■ Task: Set down the lines of the data exactly, starting at the first and stopping after the line containing "and red for".

[Source data]
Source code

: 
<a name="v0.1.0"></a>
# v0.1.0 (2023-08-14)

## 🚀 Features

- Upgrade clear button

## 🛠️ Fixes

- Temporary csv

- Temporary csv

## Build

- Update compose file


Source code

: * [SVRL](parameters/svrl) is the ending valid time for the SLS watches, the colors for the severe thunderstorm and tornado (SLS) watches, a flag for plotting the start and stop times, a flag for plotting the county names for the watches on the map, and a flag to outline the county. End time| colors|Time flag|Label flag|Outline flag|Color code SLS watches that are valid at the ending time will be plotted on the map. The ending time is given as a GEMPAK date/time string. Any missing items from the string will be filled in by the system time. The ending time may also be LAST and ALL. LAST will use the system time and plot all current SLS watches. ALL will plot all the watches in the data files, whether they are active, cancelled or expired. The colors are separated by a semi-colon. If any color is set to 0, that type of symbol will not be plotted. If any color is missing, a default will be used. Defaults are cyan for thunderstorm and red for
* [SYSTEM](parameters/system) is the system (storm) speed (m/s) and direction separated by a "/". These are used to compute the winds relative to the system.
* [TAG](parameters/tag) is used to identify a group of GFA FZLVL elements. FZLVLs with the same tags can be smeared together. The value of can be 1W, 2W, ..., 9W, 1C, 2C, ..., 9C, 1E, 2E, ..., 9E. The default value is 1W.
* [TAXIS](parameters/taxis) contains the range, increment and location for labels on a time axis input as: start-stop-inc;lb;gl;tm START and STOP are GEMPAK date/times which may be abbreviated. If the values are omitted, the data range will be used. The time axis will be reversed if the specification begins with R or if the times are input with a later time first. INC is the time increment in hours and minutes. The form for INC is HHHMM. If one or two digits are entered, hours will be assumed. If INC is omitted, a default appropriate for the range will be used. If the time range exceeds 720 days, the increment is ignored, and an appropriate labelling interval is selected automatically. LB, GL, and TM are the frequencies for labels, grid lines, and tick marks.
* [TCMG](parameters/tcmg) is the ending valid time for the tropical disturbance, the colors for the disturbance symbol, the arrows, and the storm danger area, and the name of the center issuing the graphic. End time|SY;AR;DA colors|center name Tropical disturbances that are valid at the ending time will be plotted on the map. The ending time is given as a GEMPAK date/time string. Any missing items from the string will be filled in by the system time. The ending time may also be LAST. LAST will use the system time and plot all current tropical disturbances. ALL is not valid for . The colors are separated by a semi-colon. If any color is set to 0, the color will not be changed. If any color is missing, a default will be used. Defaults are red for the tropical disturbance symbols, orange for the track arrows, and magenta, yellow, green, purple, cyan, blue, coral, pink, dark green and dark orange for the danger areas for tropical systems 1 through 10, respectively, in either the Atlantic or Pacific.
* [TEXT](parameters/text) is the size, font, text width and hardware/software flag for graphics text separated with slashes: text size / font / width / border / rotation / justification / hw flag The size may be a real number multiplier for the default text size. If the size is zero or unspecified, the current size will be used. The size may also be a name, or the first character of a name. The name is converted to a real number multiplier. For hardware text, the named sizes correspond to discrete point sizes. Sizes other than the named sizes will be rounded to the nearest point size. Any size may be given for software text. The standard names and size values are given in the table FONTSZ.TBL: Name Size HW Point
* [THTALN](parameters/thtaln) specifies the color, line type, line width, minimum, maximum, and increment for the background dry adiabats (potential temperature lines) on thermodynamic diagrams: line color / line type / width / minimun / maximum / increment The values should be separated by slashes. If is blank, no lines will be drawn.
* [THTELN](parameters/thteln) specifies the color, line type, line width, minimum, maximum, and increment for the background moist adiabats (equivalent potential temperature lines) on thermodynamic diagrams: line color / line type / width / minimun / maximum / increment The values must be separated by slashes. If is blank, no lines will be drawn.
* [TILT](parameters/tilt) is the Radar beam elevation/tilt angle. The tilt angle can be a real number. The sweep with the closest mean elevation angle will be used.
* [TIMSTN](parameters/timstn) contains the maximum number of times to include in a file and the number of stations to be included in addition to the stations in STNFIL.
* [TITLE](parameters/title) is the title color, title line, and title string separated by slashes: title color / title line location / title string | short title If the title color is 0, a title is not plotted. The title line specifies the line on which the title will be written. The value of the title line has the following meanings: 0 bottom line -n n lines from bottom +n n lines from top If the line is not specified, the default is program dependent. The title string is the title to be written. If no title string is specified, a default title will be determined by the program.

■ Result of the exercise:
Source code

: 
<a name="v0.1.0"></a>
# v0.1.0 (2023-08-14)

## 🚀 Features

- Upgrade clear button

## 🛠️ Fixes

- Temporary csv

- Temporary csv

## Build

- Update compose file


Source code

: * [SVRL](parameters/svrl) is the ending valid time for the SLS watches, the colors for the severe thunderstorm and tornado (SLS) watches, a flag for plotting the start and stop times, a flag for plotting the county names for the watches on the map, and a flag to outline the county. End time| colors|Time flag|Label flag|Outline flag|Color code SLS watches that are valid at the ending time will be plotted on the map. The ending time is given as a GEMPAK date/time string. Any missing items from the string will be filled in by the system time. The ending time may also be LAST and ALL. LAST will use the system time and plot all current SLS watches. ALL will plot all the watches in the data files, whether they are active, cancelled or expired. The colors are separated by a semi-colon. If any color is set to 0, that type of symbol will not be plotted. If any color is missing, a default will be used. Defaults are cyan for thunderstorm and red for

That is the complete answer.